I’m reading a book by Mark Buchanan called The Rest of God. He talks a lot about finding rest and taking time to notice God in our lives. This morning, his words have been a divine encouragement to me:
“I used to think the spiritual life was mostly about finding and using our gifts for God’s glory—my utmost for his highest. More and more, I think it is not this, not first, not most. At root, the spiritual life consists in choosing the way of littleness. I become less so that Jesus might become greater. Its essence is No—No to ourselves, our impulses and cravings, our acts of self-promotion and self-vindication, our use of power for its own sake. It calls us to deny ourselves possessions, rights, conquests that we’re tempted to claim just because we can. It is growing, day by day, into the same attitude that Christ had, and by exactly the same means: emptying ourselves, giving ourselves. It is refusing to grasp what we think is owed us and instead embracing what we think is beneath us.” (Buchanan 101)

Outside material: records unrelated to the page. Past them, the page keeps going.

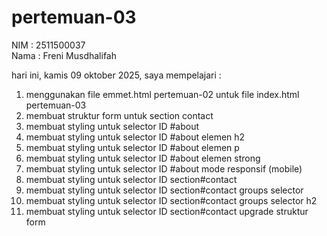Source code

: # pertemuan-03

NIM : 2511500037<br>
Nama : Freni Musdhalifah<br>

hari ini, kamis 09 oktober 2025, saya mempelajari :
<ol>
<li>menggunakan file emmet.html pertemuan-02 untuk file  index.html pertemuan-03</li>
<li>membuat struktur form untuk section contact</li>
<li>membuat styling untuk selector ID #about</li>
<li>membuat styling untuk selector ID #about elemen h2</li>
<li>membuat styling untuk selector ID #about elemen p</li>
<li>membuat styling untuk selector ID #about elemen strong</li>
<li>membuat styling untuk selector ID #about mode responsif (mobile)</li>
<li>membuat styling untuk selector ID section#contact</li>
<li>membuat styling untuk selector ID section#contact groups selector</li>
<li>membuat styling untuk selector ID section#contact groups selector h2</li>
<li>membuat styling untuk selector ID section#contact upgrade struktur form</li>
</ol>
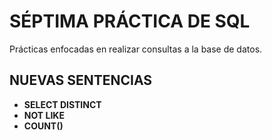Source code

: # SÉPTIMA PRÁCTICA DE SQL

Prácticas enfocadas en realizar consultas a la base de datos.

## NUEVAS SENTENCIAS
* **SELECT DISTINCT**
* **NOT LIKE**
* **COUNT()**

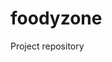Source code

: # foodyzone

Project repository

<!-- Update 2024-11-06T12:43:44+05:30 -->
<!-- Update 2024-11-11T07:06:03+05:30 -->
<!-- Update 2024-11-16T14:06:10+05:30 -->
<!-- Update 2024-11-16T12:58:10+05:30 -->
<!-- Update 2024-11-24T19:33:13+05:30 -->
<!-- Update 2024-11-25T15:21:17+05:30 -->
<!-- Update 2024-11-26T07:02:18+05:30 -->
<!-- Update 2024-12-25T13:39:23+05:30 -->
<!-- Update 2025-01-01T15:18:26+05:30 -->
<!-- Update 2025-01-14T13:51:29+05:30 -->
<!-- Update 2025-02-05T16:56:32+05:30 -->
<!-- Update 2025-02-17T18:05:34+05:30 -->
<!-- Update 2025-02-19T11:52:35+05:30 -->
<!-- Update 2025-03-25T13:23:39+05:30 -->
<!-- Update 2025-04-15T16:59:43+05:30 -->
<!-- Update 2025-04-16T12:13:45+05:30 -->
<!-- Update 2025-04-16T16:37:45+05:30 -->
<!-- Update 2025-04-19T11:39:46+05:30 -->
<!-- Update 2025-04-22T18:15:49+05:30 -->
<!-- Update 2025-04-22T14:33:49+05:30 -->
<!-- Update 2025-04-22T15:31:49+05:30 -->
<!-- Update 2025-05-07T12:56:51+05:30 -->
<!-- Update 2025-07-15T10:12:05+05:30 -->
<!-- Update 2025-07-22T13:25:07+05:30 -->
<!-- Update 2025-09-11T06:49:12+05:30 -->
<!-- Update 2025-09-13T18:30:15+05:30 -->
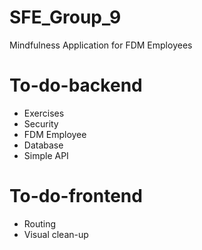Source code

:# SFE_Group_9
Mindfulness Application for FDM Employees
<br/>
<h1>To-do-backend</h1>
<ul>
  <li>Exercises</li>
  <li>Security</li>
  <li>FDM Employee</li>
  <li>Database</li>
  <li>Simple API</li>
</ul>
<h1>To-do-frontend</h1>
<ul>
  <li>Routing</li>
  <li>Visual clean-up</li>
</ul>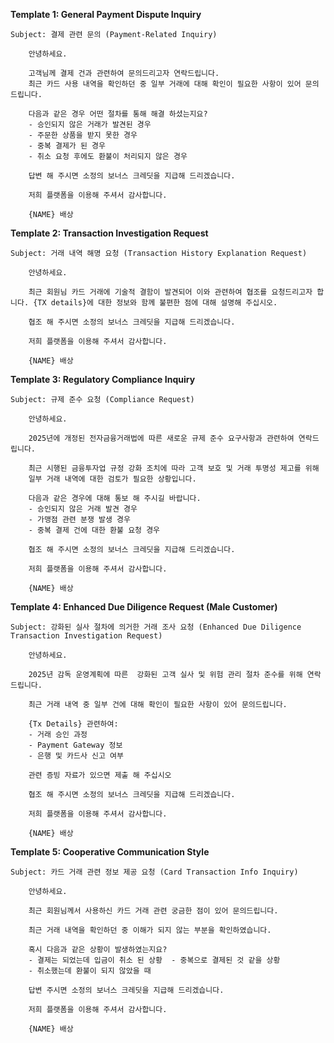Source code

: **Template 1: General Payment Dispute Inquiry**

	Subject: 결제 관련 문의 (Payment-Related Inquiry)

		안녕하세요.

		고객님께 결제 건과 관련하여 문의드리고자 연락드립니다.
		최근 카드 사용 내역을 확인하던 중 일부 거래에 대해 확인이 필요한 사항이 있어 문의드립니다.

		다음과 같은 경우 어떤 절차를 통해 해결 하셨는지요?
		- 승인되지 않은 거래가 발견된 경우  
		- 주문한 상품을 받지 못한 경우    
		- 중복 결제가 된 경우  
		- 취소 요청 후에도 환불이 처리되지 않은 경우

		답변 해 주시면 소정의 보너스 크레딧을 지급해 드리겠습니다.

		저희 플랫폼을 이용해 주셔서 감사합니다.

		{NAME} 배상


**Template 2: Transaction Investigation Request**

	Subject: 거래 내역 해명 요청 (Transaction History Explanation Request)  
		
		안녕하세요.

		최근 회원님 카드 거래에 기술적 결함이 발견되어 이와 관련하여 협조를 요청드리고자 합니다. {TX details}에 대한 정보와 함께 불편한 점에 대해 설명해 주십시오.

		협조 해 주시면 소정의 보너스 크레딧을 지급해 드리겠습니다.

		저희 플랫폼을 이용해 주셔서 감사합니다.

		{NAME} 배상  


**Template 3: Regulatory Compliance Inquiry** 

	Subject: 규제 준수 요청 (Compliance Request)

		안녕하세요.

		2025년에 개정된 전자금융거래법에 따른 새로운 규제 준수 요구사항과 관련하여 연락드립니다.

		최근 시행된 금융투자업 규정 강화 조치에 따라 고객 보호 및 거래 투명성 제고를 위해   
		일부 거래 내역에 대한 검토가 필요한 상황입니다.

		다음과 같은 경우에 대해 통보 해 주시길 바랍니다.
		- 승인되지 않은 거래 발견 경우  
		- 가맹점 관련 분쟁 발생 경우  
		- 중복 결제 건에 대한 환불 요청 경우

		협조 해 주시면 소정의 보너스 크레딧을 지급해 드리겠습니다.

		저희 플랫폼을 이용해 주셔서 감사합니다.

		{NAME} 배상


**Template 4: Enhanced Due Diligence Request (Male Customer)**

	Subject: 강화된 실사 절차에 의거한 거래 조사 요청 (Enhanced Due Diligence Transaction Investigation Request)

		안녕하세요.

		2025년 감독 운영계획에 따른  강화된 고객 실사 및 위험 관리 절차 준수를 위해 연락드립니다.

		최근 거래 내역 중 일부 건에 대해 확인이 필요한 사항이 있어 문의드립니다.

		{Tx Details} 관련하여:  
		- 거래 승인 과정  
		- Payment Gateway 정보  
		- 은행 및 카드사 신고 여부

		관련 증빙 자료가 있으면 제출 해 주십시오

		협조 해 주시면 소정의 보너스 크레딧을 지급해 드리겠습니다.

		저희 플랫폼을 이용해 주셔서 감사합니다.

		{NAME} 배상


**Template 5: Cooperative Communication Style** 

	Subject: 카드 거래 관련 정보 제공 요청 (Card Transaction Info Inquiry)

		안녕하세요.

		최근 회원님께서 사용하신 카드 거래 관련 궁금한 점이 있어 문의드립니다.

		최근 거래 내역을 확인하던 중 이해가 되지 않는 부분을 확인하였습니다.

		혹시 다음과 같은 상황이 발생하였는지요?
		- 결제는 되었는데 입금이 취소 된 상황  - 중복으로 결제된 것 같을 상황  
		- 취소했는데 환불이 되지 않았을 때

		답변 주시면 소정의 보너스 크레딧을 지급해 드리겠습니다.

		저희 플랫폼을 이용해 주셔서 감사합니다.

		{NAME} 배상

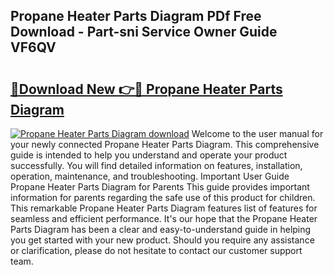 ## Propane Heater Parts Diagram PDf Free Download - Part-sni Service Owner Guide VF6QV

# <h2><a href="http://dfjwar.blite.top/?on=Propane+Heater+Parts+Diagram">🔗Download New 👉🔴 Propane Heater Parts Diagram</a></h2>

[![Propane Heater Parts Diagram download](https://i.imgur.com/lujVjoI.png)](http://dfjwar.blite.top/?on=Propane+Heater+Parts+Diagram)
Welcome to the user manual for your newly connected Propane Heater Parts Diagram. This comprehensive guide is intended to help you understand and operate your product successfully. You will find detailed information on features, installation, operation, maintenance, and troubleshooting. Important User Guide Propane Heater Parts Diagram for Parents This guide provides important information for parents regarding the safe use of this product for children. This remarkable Propane Heater Parts Diagram features list of features for seamless and efficient performance. It's our hope that the Propane Heater Parts Diagram has been a clear and easy-to-understand guide in helping you get started with your new product. Should you require any assistance or clarification, please do not hesitate to contact our customer support team.
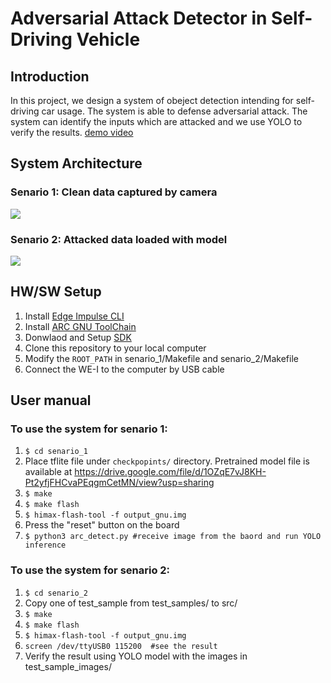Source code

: # Adversarial Attack Detector in Self-Driving Vehicle

## Introduction
In this project, we design a system of obeject detection intending for self-driving car usage. The system is able to defense adversarial attack. The system can identify the inputs which are attacked and we use YOLO to verify the results.
[demo video](https://drive.google.com/file/d/1AKKPc-QH2vZLM4rj__xob8UrC6t0MjXO/view)
## System Architecture
### Senario 1: Clean data captured by camera
![](https://i.imgur.com/sl9Xs3y.png)
### Senario 2: Attacked data loaded with model
![](https://i.imgur.com/wlCFlDb.png)

## HW/SW Setup
1. Install [Edge Impulse CLI](https://docs.edgeimpulse.com/docs/cli-installation)
2. Install [ARC GNU ToolChain](https://github.com/foss-for-synopsys-dwc-arc-processors/toolchain/releases)
3. Donwlaod and Setup [SDK](https://github.com/foss-for-synopsys-dwc-arc-processors/arc_contest) 
4. Clone this repository to your local computer
5. Modify the `ROOT_PATH` in senario_1/Makefile and senario_2/Makefile
6. Connect the WE-I to the computer by USB cable

## User manual

### To use the system for senario 1:
1. `$ cd senario_1`
2. Place tflite file under `checkpopints/` directory. Pretrained model file is available at https://drive.google.com/file/d/1OZqE7vJ8KH-Pt2yfjFHCvaPEqgmCetMN/view?usp=sharing
3. `$ make`
4. `$ make flash`
5. `$ himax-flash-tool -f output_gnu.img`
6. Press the "reset" button on the board
7. `$ python3 arc_detect.py #receive image from the baord and run YOLO inference`
### To use the system for senario 2:
1. `$ cd senario_2`
2. Copy one of test_sample from test_samples/ to src/
3. `$ make`
4. `$ make flash`
5. `$ himax-flash-tool -f output_gnu.img`
6. `screen /dev/ttyUSB0 115200  #see the result`
7. Verify the result using YOLO model with the images in test_sample_images/

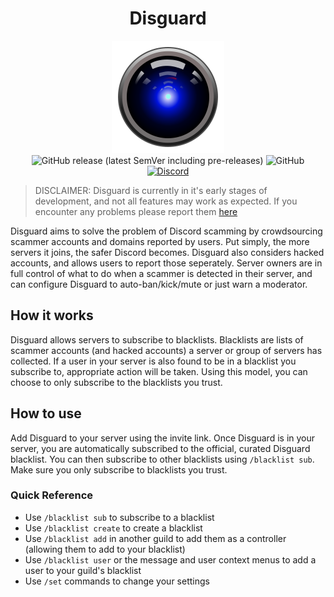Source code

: <div align="center">
  <h1>Disguard</h1>
  <img alt="Disguard Logo of a camera with a blue tint" src="logo.svg">
  <img alt="GitHub release (latest SemVer including pre-releases)" src="https://img.shields.io/github/v/release/TheOtterlord/disguard?include_prereleases">
  <img alt="GitHub" src="https://img.shields.io/github/license/TheOtterlord/disguard">
  <a href="https://discord.gg/sYj5cFJQmA">
    <img alt="Discord" src="https://img.shields.io/discord/986649203088449578?label=discord">
  </a>
</div>

> DISCLAIMER: Disguard is currently in it's early stages of development, and not all features may work as expected. If you encounter any problems please report them [here](https://github.com/Theotterlord/disguard/issues)

Disguard aims to solve the problem of Discord scamming by crowdsourcing scammer accounts and domains reported by users. Put simply, the more servers it joins, the safer Discord becomes. Disguard also considers hacked accounts, and allows users to report those seperately. Server owners are in full control of what to do when a scammer is detected in their server, and can configure Disguard to auto-ban/kick/mute or just warn a moderator.

## How it works

Disguard allows servers to subscribe to blacklists. Blacklists are lists of scammer accounts (and hacked accounts) a server or group of servers has collected. If a user in your server is also found to be in a blacklist you subscribe to, appropriate action will be taken. Using this model, you can choose to only subscribe to the blacklists you trust.

## How to use

Add Disguard to your server using the invite link. Once Disguard is in your server, you are automatically subscribed to the official, curated Disguard blacklist. You can then subscribe to other blacklists using `/blacklist sub`. Make sure you only subscribe to blacklists you trust.

### Quick Reference

- Use `/blacklist sub` to subscribe to a blacklist
- Use `/blacklist create` to create a blacklist
- Use `/blacklist add` in another guild to add them as a controller (allowing them to add to your blacklist)
- Use `/blacklist user` or the message and user context menus to add a user to your guild's blacklist
- Use `/set` commands to change your settings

Somewhat recently, I have been stuck in self-promotion and striving. Specifically, I have some unspoken and perhaps imagined competition in my life; it lives beside me and everyday reminds me of its presence or my inability to overcome it. But I am so horrible at competition. Unwilling to compete, I quit or turn sour. But the words about becoming little, remind me that instead of being overcome or trying to overcome, I need to be saying no to myself, no to using power, self-vindication, or even my own worries to overcome this. And instead, I need to be emptying myself, taking my eyes off self and the situation and allowing him to fill me up.